A Brief History of Human Time
Since the time Plutarch’s Parallel Lives was written in the beginning of the second century AD and his 23 biographies have survived two thousand years, the task of registering famous individuals and their influence has been a recurrent field of study. Over the last few years, this task has been undertaken to a much larger scale, with a growing number of databases documenting history, allowing statistical analysis of socio-historical facts, at a scale that had never been reached so far.
Our most recent paper develops a cross-verified database of 2.2 million notable individuals using several Wikipedia editions and Wikidata.
Our approach complements existing approaches in several ways. First, we collect a massive amount of data that leads to several cross-verifications. It is based on multiple sources (various editions of Wikipedia and Wikidata) and deduplication techniques. The combination of Wikipedia and Wikidata brings 2.72% new birth dates, 8.16% new occupations and 17.16% new citizenships. We find that there are very few errors in the part of the database that contains the most documented individuals. We also find non trivial error rates (around 1%) in the bottom part of the notability distribution, due to sparse information and classification errors or ambiguity. This either requires manual corrections for future use or a statistical treatment of these errors in statistical approaches. The combination of Wikipedia and Wikidata corrects about 0.5% of errors. One therefore needs to trade-off the size of the database and the precision of the data.

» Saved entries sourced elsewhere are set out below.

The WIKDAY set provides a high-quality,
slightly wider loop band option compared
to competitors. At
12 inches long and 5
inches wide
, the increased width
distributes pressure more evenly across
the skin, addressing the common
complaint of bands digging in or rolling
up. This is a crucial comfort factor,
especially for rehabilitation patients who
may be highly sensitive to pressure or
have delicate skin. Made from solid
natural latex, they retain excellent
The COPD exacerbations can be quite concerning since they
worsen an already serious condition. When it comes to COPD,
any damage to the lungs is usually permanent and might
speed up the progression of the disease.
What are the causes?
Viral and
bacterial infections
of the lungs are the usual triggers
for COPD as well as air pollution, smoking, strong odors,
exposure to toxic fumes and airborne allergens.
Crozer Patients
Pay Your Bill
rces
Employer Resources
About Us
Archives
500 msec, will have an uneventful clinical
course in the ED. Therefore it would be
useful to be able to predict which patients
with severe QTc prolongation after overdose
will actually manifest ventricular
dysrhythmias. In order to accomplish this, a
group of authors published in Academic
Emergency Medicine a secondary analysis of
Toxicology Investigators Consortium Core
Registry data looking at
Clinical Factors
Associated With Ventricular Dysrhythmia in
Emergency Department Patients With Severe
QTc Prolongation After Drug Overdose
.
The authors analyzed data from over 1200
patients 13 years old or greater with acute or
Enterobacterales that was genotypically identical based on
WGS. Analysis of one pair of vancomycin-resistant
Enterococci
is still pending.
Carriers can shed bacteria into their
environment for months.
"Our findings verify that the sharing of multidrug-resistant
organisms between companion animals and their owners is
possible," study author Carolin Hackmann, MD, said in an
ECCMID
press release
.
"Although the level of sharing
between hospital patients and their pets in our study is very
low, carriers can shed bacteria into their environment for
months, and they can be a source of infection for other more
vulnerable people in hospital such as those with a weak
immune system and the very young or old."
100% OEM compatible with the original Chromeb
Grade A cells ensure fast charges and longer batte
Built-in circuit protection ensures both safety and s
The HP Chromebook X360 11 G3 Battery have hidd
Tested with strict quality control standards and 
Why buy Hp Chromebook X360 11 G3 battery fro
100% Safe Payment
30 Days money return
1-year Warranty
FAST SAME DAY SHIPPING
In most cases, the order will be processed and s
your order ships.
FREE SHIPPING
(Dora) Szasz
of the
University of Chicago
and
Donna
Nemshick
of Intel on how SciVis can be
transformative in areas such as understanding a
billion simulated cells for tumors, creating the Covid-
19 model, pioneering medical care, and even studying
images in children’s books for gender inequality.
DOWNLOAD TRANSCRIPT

Second, we adopt a social science approach: data collection is driven by specific social questions on gender, economic and cultural development and quantitative exploration of cultural trends that we document in the paper. This approach is used in particular to document the Anglo-Saxon bias naturally present in existing projects based on the English edition of Wikipedia.
This strategy resulted in the production of a cross-checked database of 2.2 million unique individuals. We do not recommend going beyond this: we found errors in the extended database of 4.7 million individuals. We also take into account a large proportion of the newly added individuals in the non-English versions of Wikipedia who actually played an important role in important periods of human history. There are more than 700,000 such individuals, almost a third of the database we have verified.